* To do *
Search the records for "pitch". Copy every line where it appears.

(JSON cuboid outputs)
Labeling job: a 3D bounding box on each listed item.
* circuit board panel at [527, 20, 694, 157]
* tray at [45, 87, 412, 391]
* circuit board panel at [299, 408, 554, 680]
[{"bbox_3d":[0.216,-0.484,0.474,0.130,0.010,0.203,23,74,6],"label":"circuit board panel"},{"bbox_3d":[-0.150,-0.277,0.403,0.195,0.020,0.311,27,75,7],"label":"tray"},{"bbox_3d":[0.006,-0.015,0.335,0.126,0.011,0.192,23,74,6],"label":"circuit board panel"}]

...

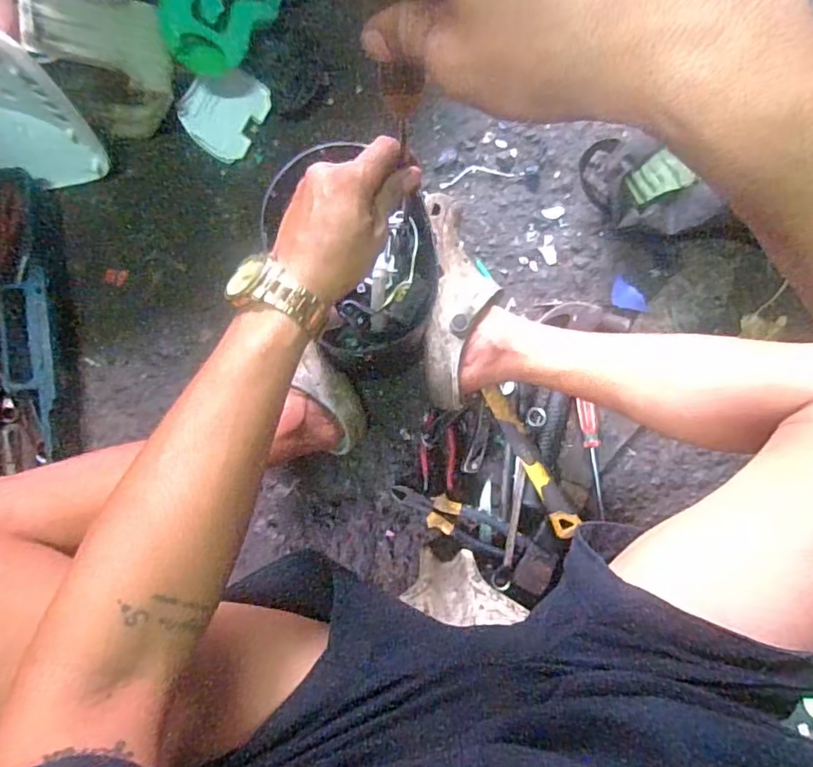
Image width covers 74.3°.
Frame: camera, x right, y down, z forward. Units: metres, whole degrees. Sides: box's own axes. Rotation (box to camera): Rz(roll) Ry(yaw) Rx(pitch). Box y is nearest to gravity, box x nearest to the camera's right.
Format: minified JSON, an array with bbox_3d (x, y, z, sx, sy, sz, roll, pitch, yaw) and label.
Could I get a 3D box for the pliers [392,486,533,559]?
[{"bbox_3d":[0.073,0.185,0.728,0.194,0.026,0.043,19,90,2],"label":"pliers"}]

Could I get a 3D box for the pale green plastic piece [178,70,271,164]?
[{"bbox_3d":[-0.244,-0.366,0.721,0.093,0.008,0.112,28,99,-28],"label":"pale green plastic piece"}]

* Reply *
Frame: camera, x right, y down, z forward. Units: metres, whole degrees. Sides: box's own axes. Rotation (box to camera): Rz(roll) Ry(yaw) Rx(pitch). Box y is nearest to gravity, box x nearest to the camera's right.
Format: minified JSON, an array with bbox_3d (x, y, z, sx, sy, sz, roll, pitch, yaw) and label.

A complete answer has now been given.